Stored data entries
=======
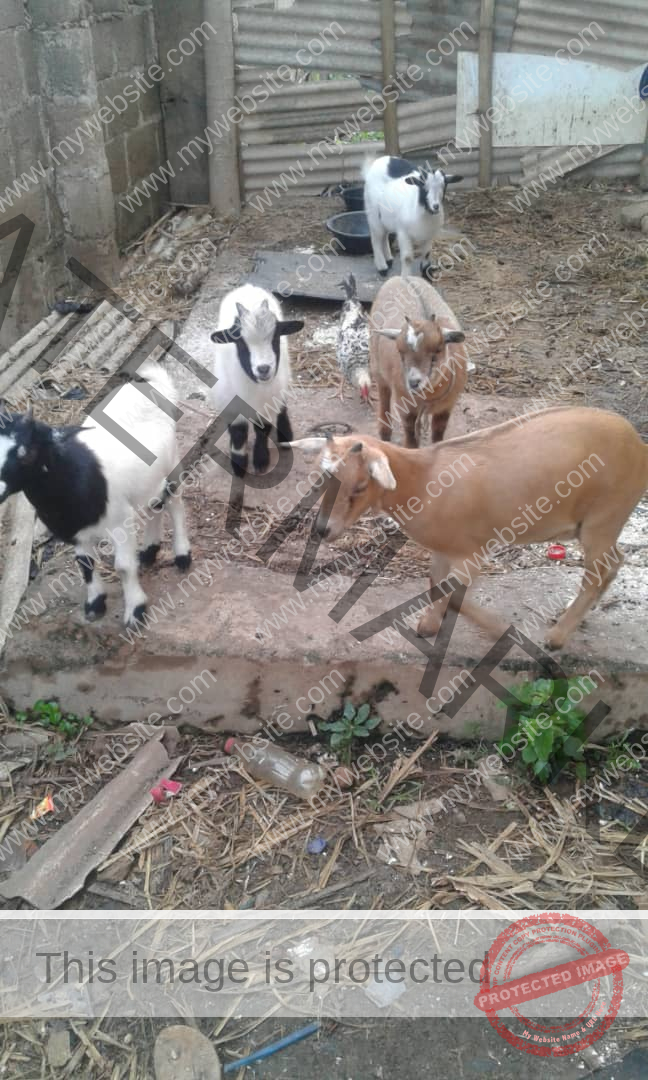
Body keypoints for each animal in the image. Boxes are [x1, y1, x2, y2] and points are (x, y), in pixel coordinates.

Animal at [0, 361, 191, 628]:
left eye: (25, 452)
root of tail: (152, 384)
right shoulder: (76, 532)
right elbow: (86, 566)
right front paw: (95, 604)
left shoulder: (119, 522)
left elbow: (123, 567)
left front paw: (135, 610)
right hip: (146, 477)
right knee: (155, 503)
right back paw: (149, 550)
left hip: (172, 463)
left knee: (174, 502)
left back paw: (182, 554)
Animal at [210, 284, 303, 476]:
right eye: (239, 341)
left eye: (276, 337)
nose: (264, 369)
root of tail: (248, 286)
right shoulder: (230, 405)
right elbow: (238, 434)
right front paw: (239, 465)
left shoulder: (266, 405)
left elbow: (262, 431)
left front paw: (261, 461)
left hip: (283, 377)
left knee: (282, 405)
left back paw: (285, 436)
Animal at [287, 406, 648, 651]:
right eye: (321, 479)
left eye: (361, 486)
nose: (322, 530)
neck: (422, 480)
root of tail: (637, 444)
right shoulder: (442, 549)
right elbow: (436, 584)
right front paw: (428, 626)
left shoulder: (471, 551)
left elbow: (454, 594)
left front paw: (497, 630)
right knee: (613, 562)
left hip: (604, 516)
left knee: (602, 568)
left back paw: (557, 636)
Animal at [369, 276, 467, 446]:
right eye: (400, 353)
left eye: (437, 351)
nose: (413, 382)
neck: (429, 395)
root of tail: (400, 277)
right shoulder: (405, 405)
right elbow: (410, 434)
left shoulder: (447, 406)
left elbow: (438, 431)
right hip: (377, 367)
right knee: (384, 396)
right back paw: (384, 432)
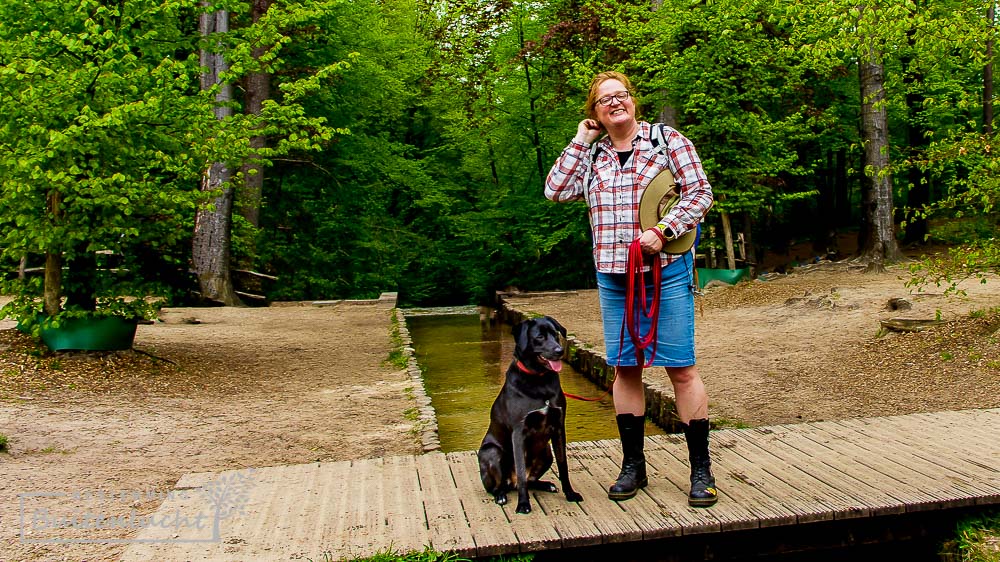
=======
Without including any picture, repeat the data exactly.

Body keypoints for each animal in the image. Boxes are [x1, y1, x2, y2] and points are (x, y), in pixel coordinates.

Animal at [0, 361, 191, 628]:
left eye: (25, 452)
root of tail: (152, 384)
right shoulder: (76, 532)
right elbow: (86, 566)
right front paw: (95, 604)
left shoulder: (119, 522)
left elbow: (123, 567)
left front paw: (135, 610)
right hip: (146, 477)
right knee: (155, 503)
right back paw: (149, 550)
left hip: (172, 463)
left knee: (174, 502)
left back paw: (182, 554)
Animal at [210, 284, 303, 476]:
right eye: (239, 341)
left eye: (276, 337)
nose: (264, 369)
root of tail: (248, 286)
right shoulder: (230, 405)
right elbow: (238, 434)
right front paw: (239, 465)
left shoulder: (266, 405)
left elbow: (262, 431)
left front paw: (261, 461)
left hip: (283, 377)
left knee: (282, 405)
left back paw: (285, 436)
Animal at [287, 406, 648, 651]:
right eye: (321, 479)
left eye: (361, 486)
nose: (322, 530)
neck: (422, 480)
root of tail: (637, 444)
right shoulder: (442, 549)
right elbow: (436, 584)
right front paw: (428, 626)
left shoulder: (471, 551)
left elbow: (454, 594)
left front paw: (497, 630)
right knee: (613, 562)
left hip: (604, 516)
left knee: (602, 568)
left back paw: (557, 636)
Animal at [369, 276, 467, 446]:
right eye: (400, 353)
left eye: (437, 351)
nose: (413, 382)
neck: (429, 395)
root of tail: (400, 277)
right shoulder: (405, 405)
right elbow: (410, 434)
left shoulder: (447, 406)
left elbow: (438, 431)
right hip: (377, 367)
right knee: (384, 396)
right back paw: (384, 432)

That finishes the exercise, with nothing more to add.